Senior US officials have said for months that they would not put US military “boots on the ground” in Mali, when a US-trained Malian army captain took power in a coup. But US troops are becoming increasingly involved in the conflict from the skies and the rear echelons, where they are supporting French and African forces seeking to stabilise the region. Obama did not explicitly reveal the drone base in his letter to Congress, but he said the US troops in Niger would “provide support for intelligence collection” and share the intelligence with French forces in Mali.
A US defence official was cited in news reports as saying that the 40 troops who arrived in Niger on Wednesday were almost all Air Force personnel and that their mission was to support drone flights. The official said drone flights were “imminent” but declined to say whether unarmed, unmanned Predator aircraft had arrived in Niger or how many would be deployed there.
The drones will be based at first in the capital, Niamey.

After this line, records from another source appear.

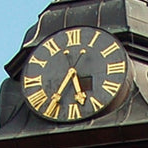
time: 5:35
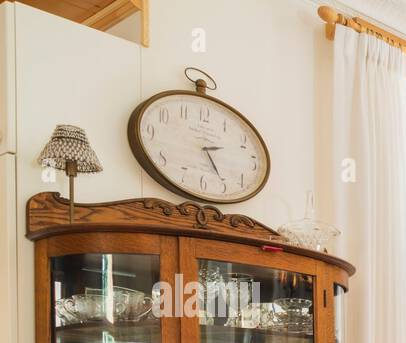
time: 2:24
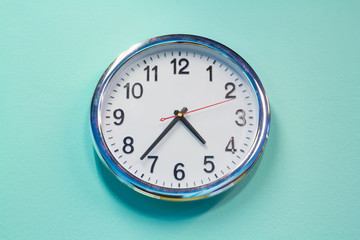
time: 4:36
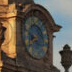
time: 8:38
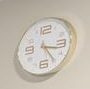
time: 3:23
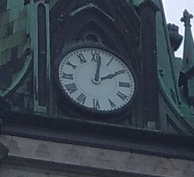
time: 2:01
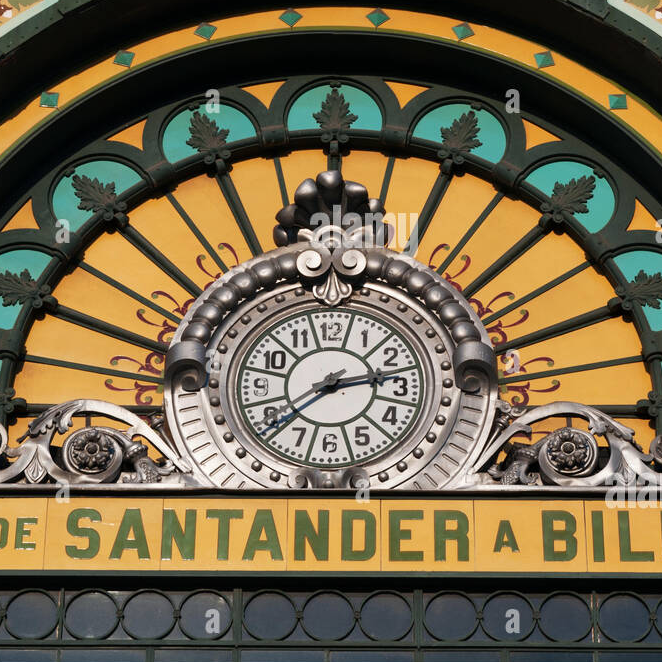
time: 2:38
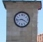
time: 3:43
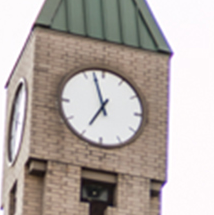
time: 6:57
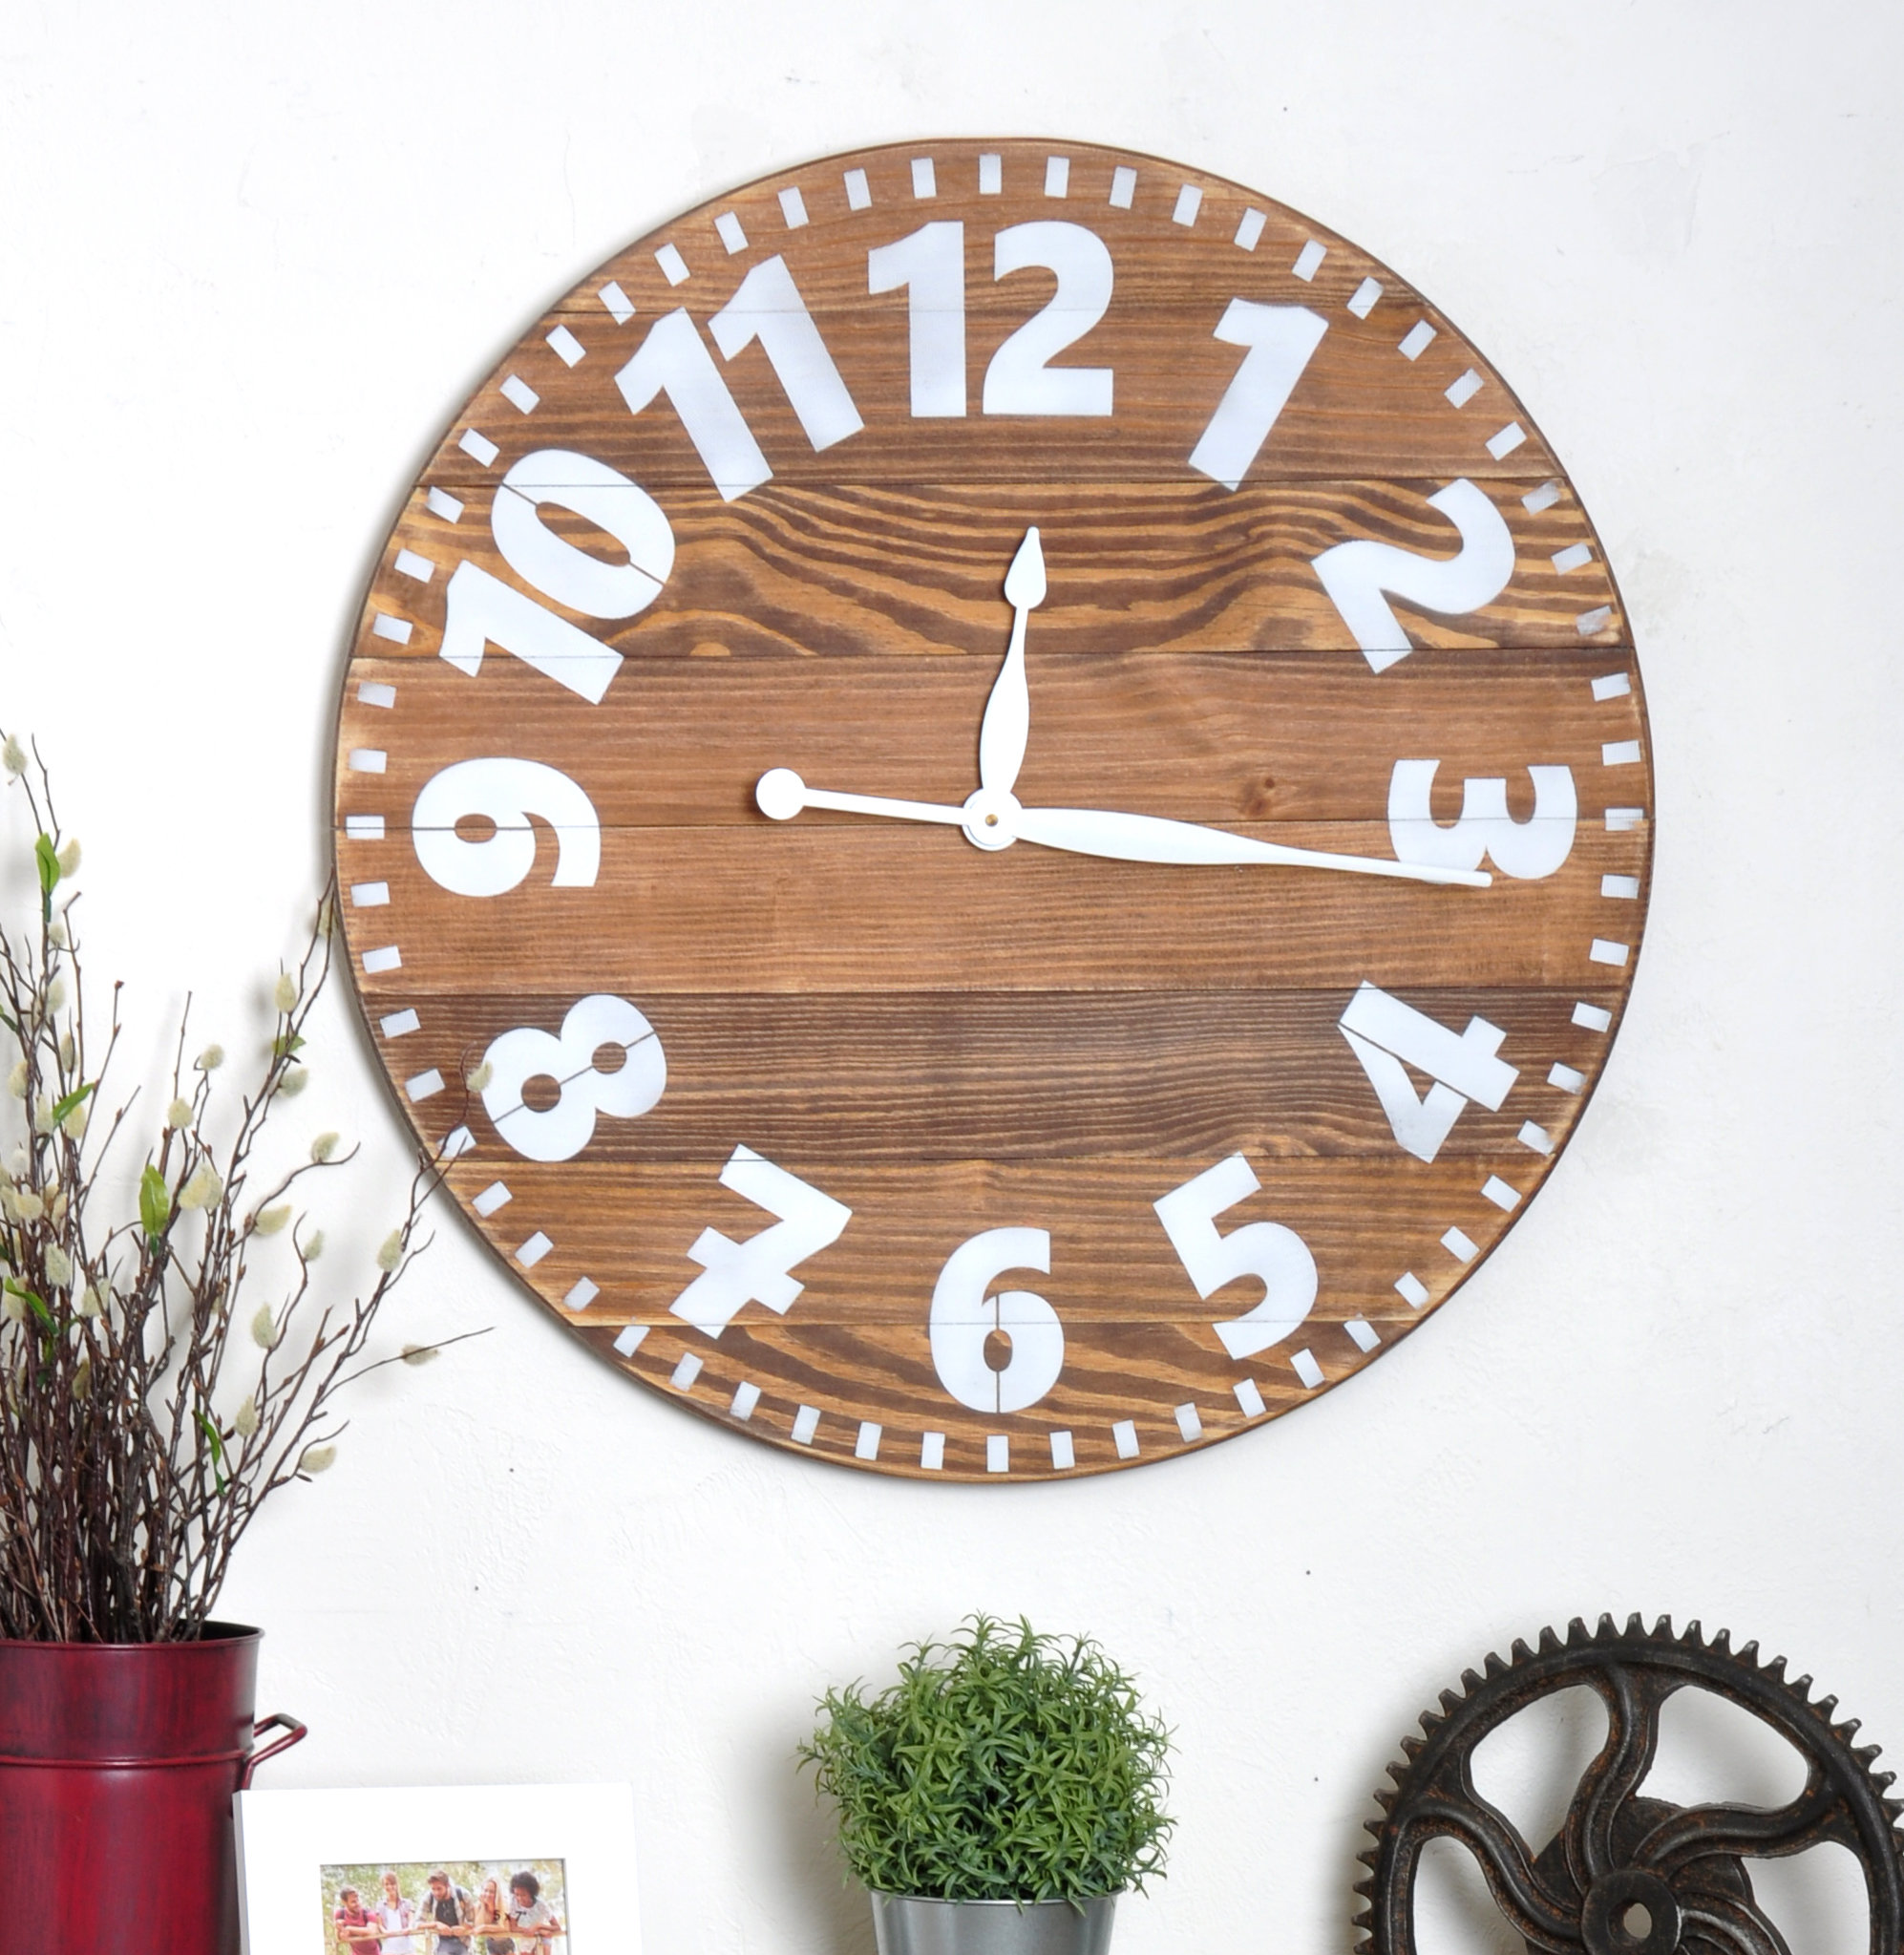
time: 12:16
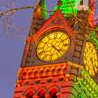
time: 4:22
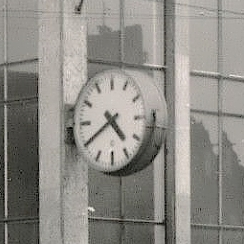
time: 4:39
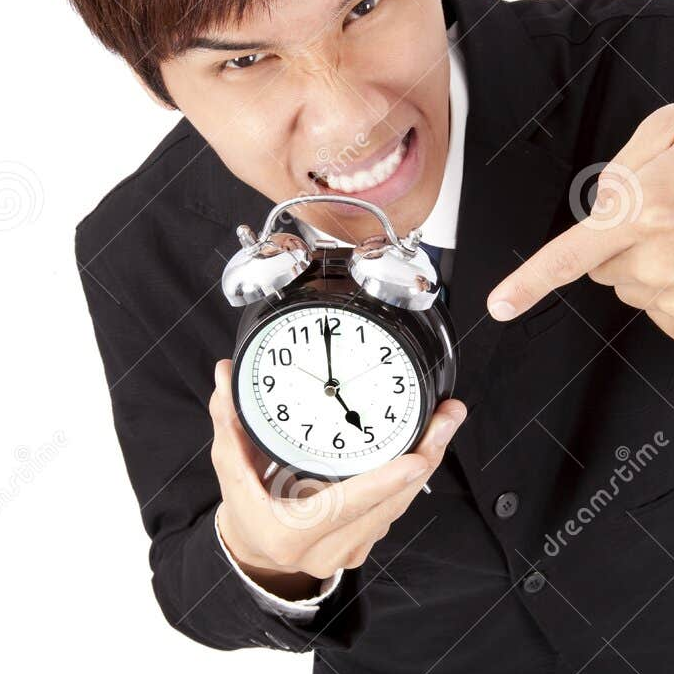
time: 5:00
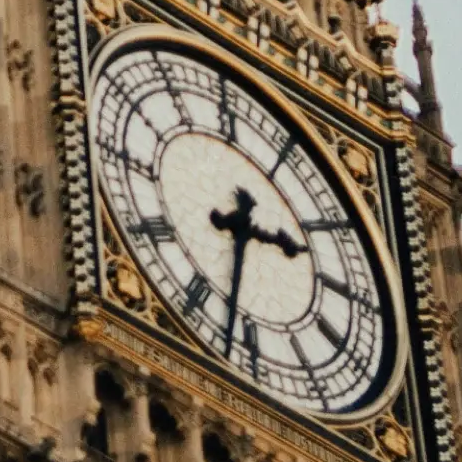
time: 2:32
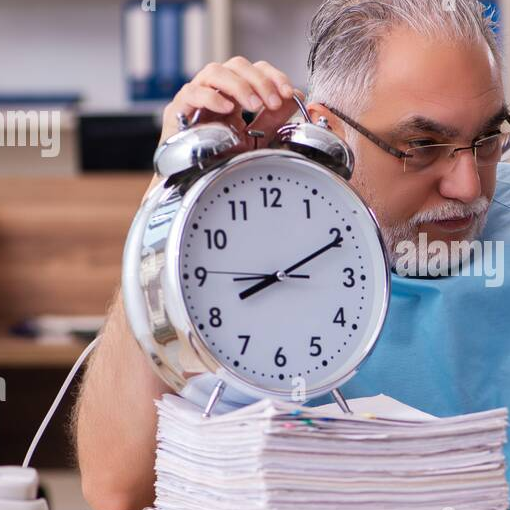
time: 8:10
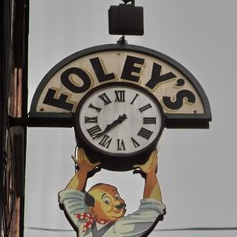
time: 7:37
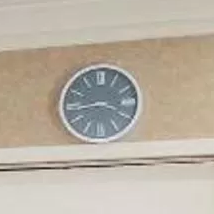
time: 3:43
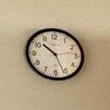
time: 10:26
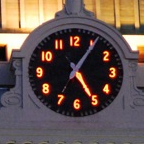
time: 5:05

But military officials would like to eventually move them north to the city of Agadez, which is closer to parts of Mali where al-Qaeda cells have taken root.
“That’s a better location for the mission, but it’s not feasible at this point,” the official said, describing Agadez as a frontier city “with logistical challenges.”
The introduction of Predators to Niger fills a gap in US military capabilities over the Sahara, most of which remains beyond the reach of its drone bases in East Africa and southern Europe, according to The Washington Post. The Pentagon also operates drones from a permanent base in Djibouti, on the Horn of Africa, and from a civilian airport in Ethiopia. The US military has been flying small turboprop surveillance planes over northern Mali and West Africa for years, but the PC-12 spy aircraft have limited range and lack the sophisticated sensors that Predators carry, the paper said.